Charles P. Ives III, history expert

Charles P. Ives III, history expert

Charles Pomeroy Ives III, a state of Maryland telecommunications worker who immersed himself in history causes from North Point to Carroll County, died in his sleep of a circulatory illness Oct. 20 at his Stoneleigh home. He was 63.

Born in Elizabeth, N.J., and raised in Loch Raven Village, he was a 1967 Towson High School graduate. He had belonged to the Boy Scouts. His grandfather, C.P. Ives, was a Sun editorial writer from 1939 to 1973.


Mr. Ives earned a bachelor's degree in history at Thiel College in Greenville, Pa. He worked at Baltimore banks, the Venable law firm and Ciena. In 2001, he joined the state's Department of Budget and Management, which later split into the Department of Information Technology. He worked at the state office complex in Baltimore and later had an office in Annapolis.

"He had an innate curiosity about history and liked to see things done right," said his aunt, Cornelia M. "Corky" Ives of Reisterstown.


She said her nephew was widely read. "You should see his library," she said. "He became an expert on Colonial tanning methods and kept a bookshelf of tanning books. When word got out of his knowledge, he was called to speak and advise at historic sites. He immersed himself in the field and lived in his own world."

She said her nephew's devotion to history was hands-on. In 2004, he worked on a site near Old North Point Road, the Battle Acre Monument that commemorates events in the War of 1812. It is a 1-acre lot set aside in 1842 to memorialize the soldiers who fought and died in the Battle of North Point.

"When he became involved with the Battle Acre Monument, it had become overgrown and its iron fence was falling down. Chuck led a charge to restore the ironwork and get a new historic marker placed. When it was finished, it looked wonderful," said Ms. Ives, a retired Baltimore County Public Library branch manager.

From 2010 to 2012, he was president of the Society of the War of 1812 in the state of Maryland and at his death held the office of vice president general.


"He was an activist for history. He went out to schools and centers and spoke about the War of 1812 and genealogy," said Christos Christou Jr., president of the War of 1812 society who lives in Essex. "He was always helpful."

He was treasurer of the Journal of the War of 1812 and belonged to the Society of the Sons of the Revolution in the State of Maryland and the General Society of the War of 1812.

A re-enactor, he had a War of 1812 general's uniform.

Scott Sheads, a National Parks Service historian at Fort McHenry, said Mr. Ives spent several summers in the 1980s as a seasonal park ranger at the fort.

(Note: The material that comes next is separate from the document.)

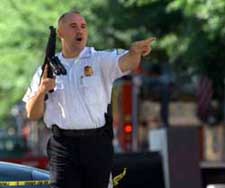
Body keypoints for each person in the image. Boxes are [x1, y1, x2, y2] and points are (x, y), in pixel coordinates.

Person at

"He was a pleasure to work with and knew the story of the fort," Mr. Sheads said.

For the past 40 years, Mr. Ives was a member of the Society for the Preservation of Old Mills and was an active board member of the Union Mills Homestead Foundation in Carroll County. He chaired its curatorial committee.

"He will be remembered for organizing and preserving a huge collection of artifacts that date to 1797," said Jane Sewell, the homestead's executive director. "He was invaluable to us. He was energetic, a one-man band. Whatever his objective, he'd jump in with both feet."

She said Mr. Ives was a "talented woodworker" who had an "amazing ability to reconstruct historic artifacts." She recalled that he made a working bellows for the homestead's blacksmith shop. "When he finished it, it was absolutely beautiful and remains in constant use," she said.

When a purple martin house was destroyed during a storm, Mr. Ives copied it faithfully. When needed, he also ran the homestead's grist mill for school groups and other visitors.

"He was of enormous value to Union Mills," Ms. Sewell said. "He worked such long hours, I'd sometimes say, 'Chuck, I am locking the front door, and you are going home, too.'"

Mr. Ives used his knowledge of information technology to record the homestead's collections. He prepared spreadsheets for inventories and insurance purposes.

"He brought our collections and their management into the 21st century," said Frank Shriver, a fellow board member who lives in Union Mills. "He pushed us to improve what had been largely unorganized family belongings."

James M. Shriver III, also a board member who lives in Union Mills, said Mr. Ives was the driving force behind a new publication of Civil War-era diaries related to the Shriver family and Union Mills.

"He was a good conversationalist, and was thorough and detailed in his use of original historic sources," Mr. Shriver said.

Mr. Ives enjoyed running and completed several marathons. He liked the outdoors and hiked. He was recognized last year for his 25 years of volunteer maintenance on the Appalachian Trail.

Services will be held at 11 a.m. Friday at the Mitchell-Wiedefeld Funeral Home, 6500 York Road in Rodgers Forge.

In addition to his aunt, survivors include his father, Paul Pomeroy Ives of Towson; a sister, Susan Ives Scott of Reisterstown; and two other aunts.